*How to complete this task*
In the rows below, how many lines contain the string "name", counting only matches in the same case? Reply with the number alone.

Top of Material to process

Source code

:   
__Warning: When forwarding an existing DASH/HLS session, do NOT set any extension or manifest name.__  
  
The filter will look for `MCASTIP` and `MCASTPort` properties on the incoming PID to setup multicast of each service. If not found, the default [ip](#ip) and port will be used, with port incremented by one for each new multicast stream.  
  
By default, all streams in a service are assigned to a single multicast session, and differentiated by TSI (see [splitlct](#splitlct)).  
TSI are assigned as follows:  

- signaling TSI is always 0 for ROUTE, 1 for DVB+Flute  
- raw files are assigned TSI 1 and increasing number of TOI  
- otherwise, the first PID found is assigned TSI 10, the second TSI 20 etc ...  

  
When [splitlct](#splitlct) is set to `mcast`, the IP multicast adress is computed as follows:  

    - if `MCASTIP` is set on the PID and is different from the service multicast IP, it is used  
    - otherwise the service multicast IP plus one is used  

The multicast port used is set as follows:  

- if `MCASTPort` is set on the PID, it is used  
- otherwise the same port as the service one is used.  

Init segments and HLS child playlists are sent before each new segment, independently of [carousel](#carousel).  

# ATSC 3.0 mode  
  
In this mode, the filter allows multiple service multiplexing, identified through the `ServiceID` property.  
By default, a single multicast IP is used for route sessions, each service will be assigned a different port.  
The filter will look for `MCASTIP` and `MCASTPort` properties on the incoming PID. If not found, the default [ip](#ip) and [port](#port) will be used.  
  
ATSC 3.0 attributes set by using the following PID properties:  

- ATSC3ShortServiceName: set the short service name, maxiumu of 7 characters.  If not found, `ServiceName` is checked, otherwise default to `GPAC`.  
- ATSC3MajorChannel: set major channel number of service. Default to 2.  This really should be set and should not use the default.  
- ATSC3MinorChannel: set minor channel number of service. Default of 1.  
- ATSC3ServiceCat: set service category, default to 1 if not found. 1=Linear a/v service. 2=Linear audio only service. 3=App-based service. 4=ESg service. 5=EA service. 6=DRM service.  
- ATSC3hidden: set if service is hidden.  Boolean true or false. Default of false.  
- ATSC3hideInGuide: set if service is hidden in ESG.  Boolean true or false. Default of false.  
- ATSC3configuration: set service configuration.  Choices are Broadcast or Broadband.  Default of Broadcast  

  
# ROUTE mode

Bottom of Material to process
Top of Material to process

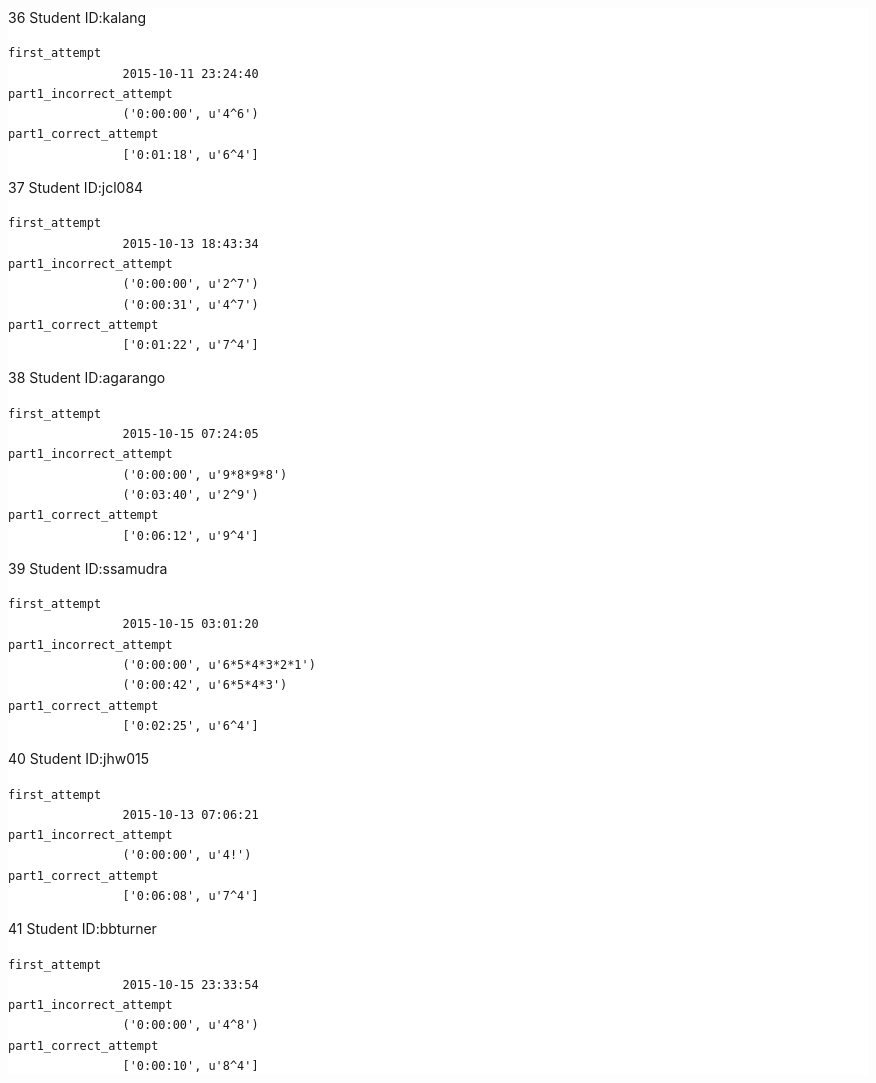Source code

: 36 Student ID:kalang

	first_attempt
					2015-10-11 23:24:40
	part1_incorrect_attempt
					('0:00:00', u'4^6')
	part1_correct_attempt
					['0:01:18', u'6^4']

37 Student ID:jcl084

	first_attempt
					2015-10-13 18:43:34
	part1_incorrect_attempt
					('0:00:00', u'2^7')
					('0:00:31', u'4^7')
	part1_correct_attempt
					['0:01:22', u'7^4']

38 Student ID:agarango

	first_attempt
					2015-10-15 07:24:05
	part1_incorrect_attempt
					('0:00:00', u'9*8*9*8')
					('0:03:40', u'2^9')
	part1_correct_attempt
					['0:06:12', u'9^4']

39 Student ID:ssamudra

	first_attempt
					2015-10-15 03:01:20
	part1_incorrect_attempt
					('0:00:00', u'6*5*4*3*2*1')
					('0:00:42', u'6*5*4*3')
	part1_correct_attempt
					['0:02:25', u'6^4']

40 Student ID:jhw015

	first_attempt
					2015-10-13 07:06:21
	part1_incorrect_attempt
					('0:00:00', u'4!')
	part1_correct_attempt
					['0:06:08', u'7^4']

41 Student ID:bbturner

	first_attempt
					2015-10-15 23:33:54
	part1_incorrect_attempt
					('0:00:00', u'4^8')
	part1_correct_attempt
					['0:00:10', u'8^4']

Bottom of Material to process
Top of Material to process

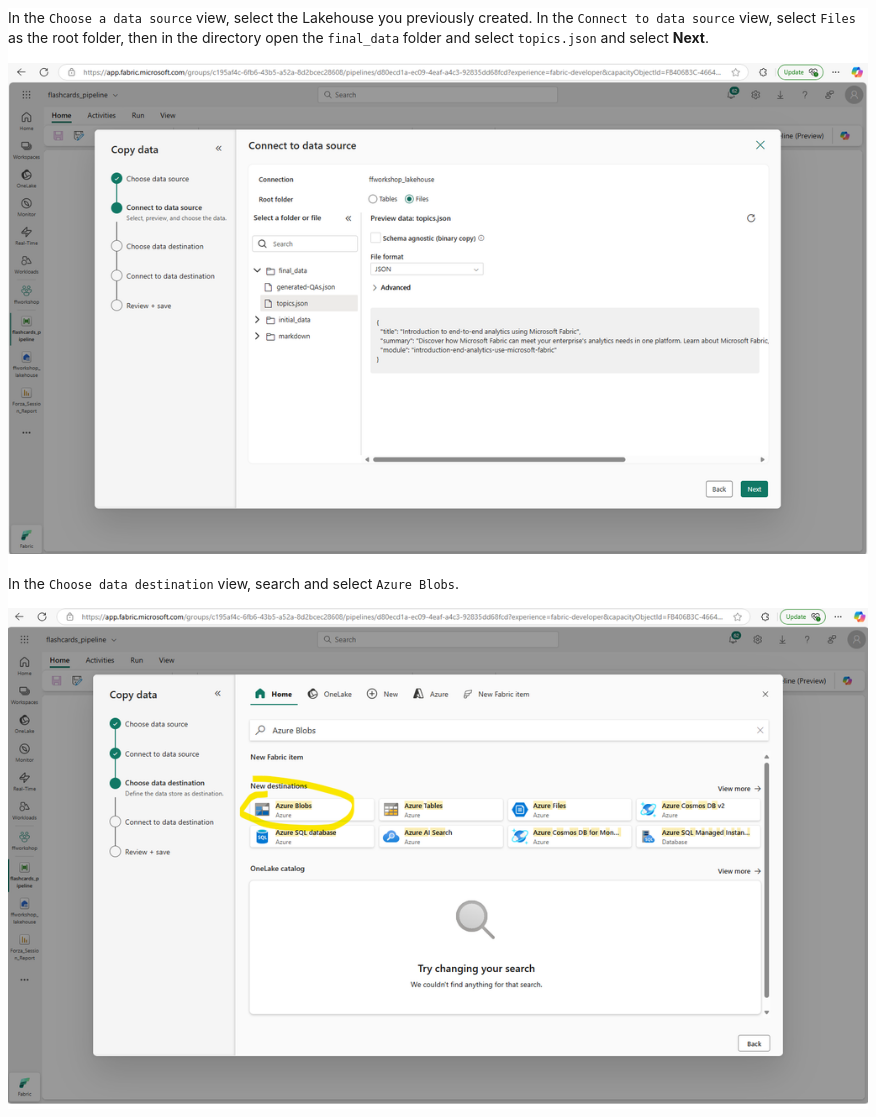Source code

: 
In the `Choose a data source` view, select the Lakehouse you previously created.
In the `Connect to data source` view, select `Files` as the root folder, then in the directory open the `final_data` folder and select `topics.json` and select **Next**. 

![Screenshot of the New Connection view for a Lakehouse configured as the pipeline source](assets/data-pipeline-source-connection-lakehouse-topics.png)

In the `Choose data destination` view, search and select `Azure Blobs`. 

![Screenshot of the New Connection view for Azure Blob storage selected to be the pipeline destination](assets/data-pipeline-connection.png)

Bottom of Material to process

*Exercise response*
2